Your instructions: Across the entries that follow, count each line holding "right" and state the total alone.

──────── Dataset content

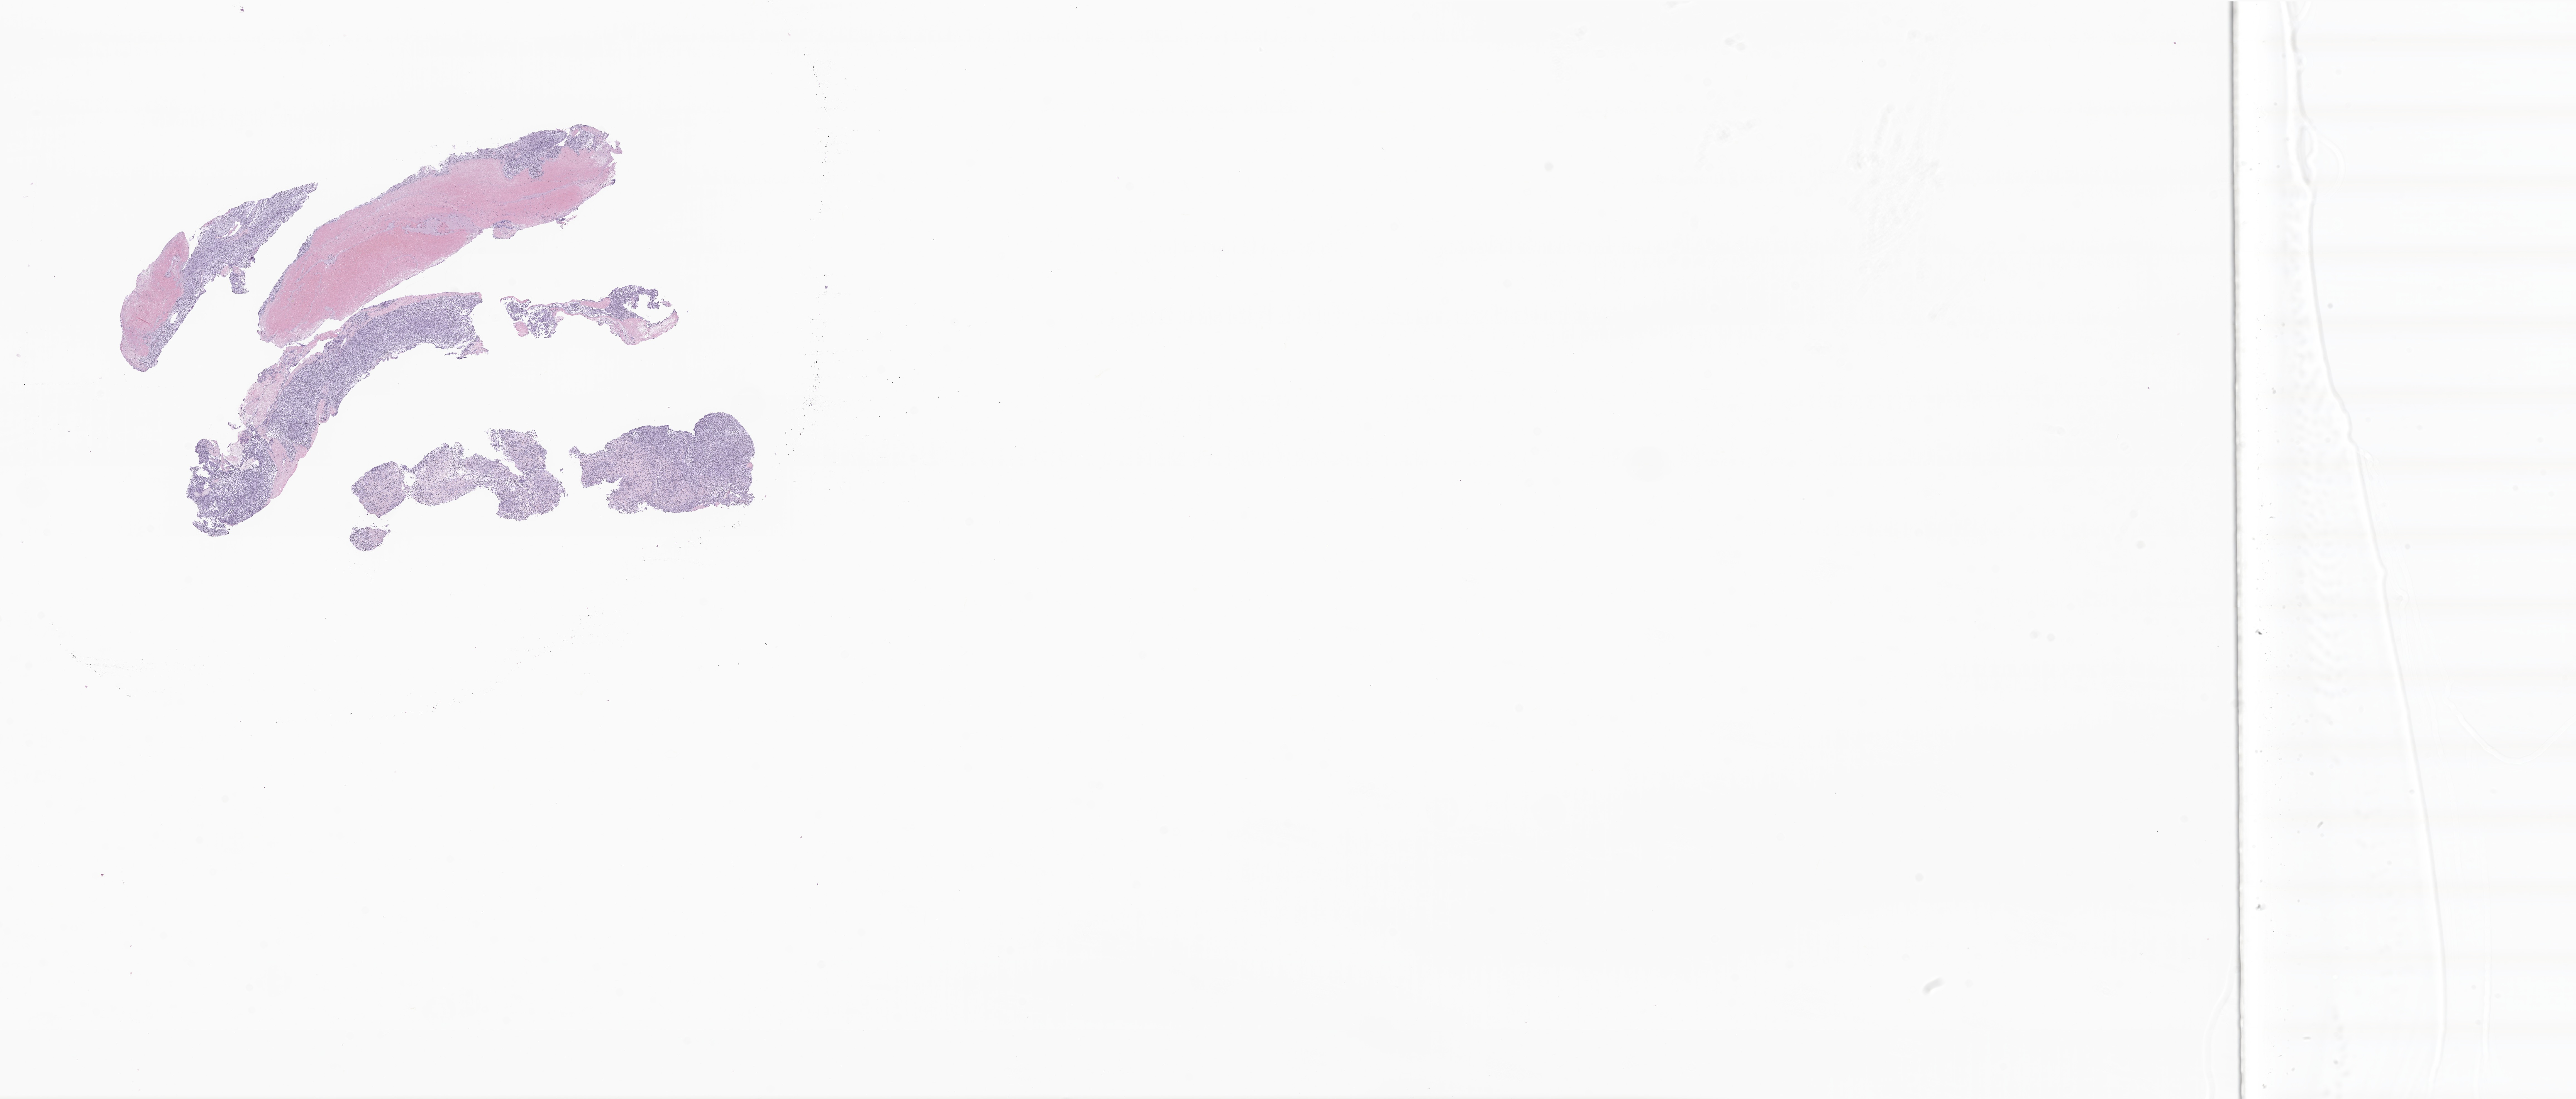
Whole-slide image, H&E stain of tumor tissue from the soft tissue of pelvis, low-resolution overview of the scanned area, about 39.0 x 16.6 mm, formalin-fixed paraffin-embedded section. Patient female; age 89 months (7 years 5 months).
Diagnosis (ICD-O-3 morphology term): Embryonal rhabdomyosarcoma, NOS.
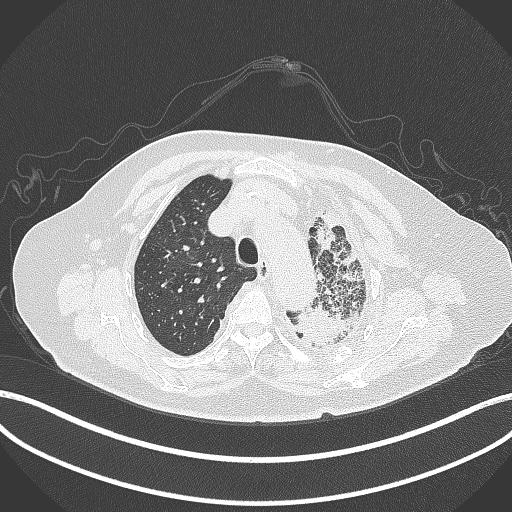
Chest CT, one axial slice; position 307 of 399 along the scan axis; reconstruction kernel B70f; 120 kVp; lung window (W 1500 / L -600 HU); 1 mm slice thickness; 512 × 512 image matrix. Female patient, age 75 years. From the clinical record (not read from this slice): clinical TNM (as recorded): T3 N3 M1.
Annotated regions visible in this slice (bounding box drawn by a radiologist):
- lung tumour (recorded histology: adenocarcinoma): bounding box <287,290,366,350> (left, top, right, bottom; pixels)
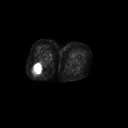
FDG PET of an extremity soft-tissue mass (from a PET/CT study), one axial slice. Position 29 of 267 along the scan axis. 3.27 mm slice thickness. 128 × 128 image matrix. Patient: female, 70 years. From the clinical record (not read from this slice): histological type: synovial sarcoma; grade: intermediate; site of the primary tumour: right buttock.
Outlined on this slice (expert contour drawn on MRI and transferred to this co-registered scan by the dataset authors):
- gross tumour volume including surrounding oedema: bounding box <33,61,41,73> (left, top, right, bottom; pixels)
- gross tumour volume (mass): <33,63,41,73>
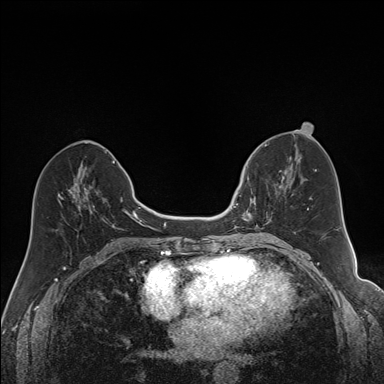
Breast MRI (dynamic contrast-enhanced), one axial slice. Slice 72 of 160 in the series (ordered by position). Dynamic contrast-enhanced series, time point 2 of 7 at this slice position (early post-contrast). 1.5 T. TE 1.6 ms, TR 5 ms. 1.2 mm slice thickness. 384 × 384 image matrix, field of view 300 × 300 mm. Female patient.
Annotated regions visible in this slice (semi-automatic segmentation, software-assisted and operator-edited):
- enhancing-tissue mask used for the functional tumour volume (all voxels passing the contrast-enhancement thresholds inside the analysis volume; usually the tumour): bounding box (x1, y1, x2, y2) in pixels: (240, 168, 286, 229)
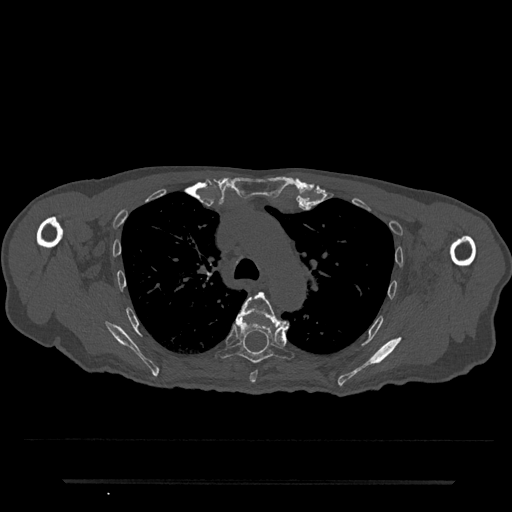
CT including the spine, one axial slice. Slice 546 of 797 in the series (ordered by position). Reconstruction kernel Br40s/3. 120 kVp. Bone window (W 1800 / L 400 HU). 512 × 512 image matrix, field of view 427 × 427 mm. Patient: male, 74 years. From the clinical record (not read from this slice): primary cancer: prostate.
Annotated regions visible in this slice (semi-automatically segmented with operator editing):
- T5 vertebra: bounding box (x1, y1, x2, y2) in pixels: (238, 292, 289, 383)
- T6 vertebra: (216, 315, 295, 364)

────────────────

Output of the task: 3